■ AIM OF THE TASK:
Work out how many lines of the records contain the string "tags", with case counting, and give only that number.

■ INPUT:
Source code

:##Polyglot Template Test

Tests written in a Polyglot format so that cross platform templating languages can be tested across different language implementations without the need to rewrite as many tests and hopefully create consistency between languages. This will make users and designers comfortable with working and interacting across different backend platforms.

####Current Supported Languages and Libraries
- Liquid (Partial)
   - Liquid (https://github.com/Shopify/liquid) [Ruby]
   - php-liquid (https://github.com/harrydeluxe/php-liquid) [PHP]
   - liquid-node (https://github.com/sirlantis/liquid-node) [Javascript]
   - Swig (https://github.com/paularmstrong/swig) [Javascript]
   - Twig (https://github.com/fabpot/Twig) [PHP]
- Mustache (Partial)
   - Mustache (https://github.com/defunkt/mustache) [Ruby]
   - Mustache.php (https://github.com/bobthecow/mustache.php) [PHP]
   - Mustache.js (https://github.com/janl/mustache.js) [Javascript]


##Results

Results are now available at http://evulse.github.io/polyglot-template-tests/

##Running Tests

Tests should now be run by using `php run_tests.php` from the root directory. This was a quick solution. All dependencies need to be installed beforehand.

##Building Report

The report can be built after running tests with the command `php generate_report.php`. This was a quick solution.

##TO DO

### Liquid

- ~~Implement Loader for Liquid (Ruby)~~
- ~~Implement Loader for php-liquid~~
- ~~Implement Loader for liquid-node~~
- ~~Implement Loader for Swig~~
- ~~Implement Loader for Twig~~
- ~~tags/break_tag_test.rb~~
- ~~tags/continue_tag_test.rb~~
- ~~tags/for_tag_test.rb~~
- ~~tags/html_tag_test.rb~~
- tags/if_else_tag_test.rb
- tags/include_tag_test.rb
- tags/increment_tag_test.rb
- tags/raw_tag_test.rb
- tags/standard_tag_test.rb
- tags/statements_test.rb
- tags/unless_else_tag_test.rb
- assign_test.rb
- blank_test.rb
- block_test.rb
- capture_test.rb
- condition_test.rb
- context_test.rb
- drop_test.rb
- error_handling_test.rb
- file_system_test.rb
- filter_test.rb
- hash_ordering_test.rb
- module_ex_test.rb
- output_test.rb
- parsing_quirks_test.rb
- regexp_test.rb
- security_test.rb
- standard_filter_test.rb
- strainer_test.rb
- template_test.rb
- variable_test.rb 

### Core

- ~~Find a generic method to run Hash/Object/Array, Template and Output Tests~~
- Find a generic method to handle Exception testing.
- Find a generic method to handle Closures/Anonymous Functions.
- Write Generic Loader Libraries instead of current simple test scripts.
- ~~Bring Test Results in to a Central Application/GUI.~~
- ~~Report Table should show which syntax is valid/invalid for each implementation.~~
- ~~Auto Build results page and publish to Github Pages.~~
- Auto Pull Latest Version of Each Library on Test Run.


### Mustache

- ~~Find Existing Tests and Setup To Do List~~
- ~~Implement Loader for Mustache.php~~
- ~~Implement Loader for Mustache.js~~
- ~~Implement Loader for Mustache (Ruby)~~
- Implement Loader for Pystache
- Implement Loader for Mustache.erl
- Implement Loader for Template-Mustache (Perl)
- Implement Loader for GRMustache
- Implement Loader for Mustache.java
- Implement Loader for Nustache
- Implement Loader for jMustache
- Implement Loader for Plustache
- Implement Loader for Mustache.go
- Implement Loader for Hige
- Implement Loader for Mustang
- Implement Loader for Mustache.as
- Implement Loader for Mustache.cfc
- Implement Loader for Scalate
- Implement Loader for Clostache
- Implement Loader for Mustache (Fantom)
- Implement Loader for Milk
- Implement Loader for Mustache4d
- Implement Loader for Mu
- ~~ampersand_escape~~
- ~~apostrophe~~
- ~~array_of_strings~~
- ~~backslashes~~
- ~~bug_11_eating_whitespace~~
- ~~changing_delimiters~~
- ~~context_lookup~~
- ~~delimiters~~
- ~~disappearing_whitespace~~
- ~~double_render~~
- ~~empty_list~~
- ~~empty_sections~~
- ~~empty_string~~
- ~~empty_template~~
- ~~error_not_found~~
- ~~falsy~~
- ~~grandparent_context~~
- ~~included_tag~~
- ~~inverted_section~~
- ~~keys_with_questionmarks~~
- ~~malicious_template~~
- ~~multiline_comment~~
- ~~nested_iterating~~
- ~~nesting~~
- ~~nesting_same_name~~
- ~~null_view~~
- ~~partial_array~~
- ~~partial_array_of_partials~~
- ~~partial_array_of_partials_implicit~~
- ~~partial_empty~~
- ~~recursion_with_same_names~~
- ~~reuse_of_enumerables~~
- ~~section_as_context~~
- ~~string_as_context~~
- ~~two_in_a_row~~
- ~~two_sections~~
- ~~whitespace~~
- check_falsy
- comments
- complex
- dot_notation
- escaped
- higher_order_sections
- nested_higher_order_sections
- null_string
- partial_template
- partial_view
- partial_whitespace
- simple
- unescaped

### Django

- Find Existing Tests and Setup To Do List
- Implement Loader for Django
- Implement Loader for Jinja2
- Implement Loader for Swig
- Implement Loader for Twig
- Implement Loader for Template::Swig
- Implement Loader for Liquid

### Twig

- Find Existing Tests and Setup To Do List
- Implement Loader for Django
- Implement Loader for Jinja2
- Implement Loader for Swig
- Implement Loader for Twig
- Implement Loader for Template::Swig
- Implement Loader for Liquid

■ ANSWER SPACE:
11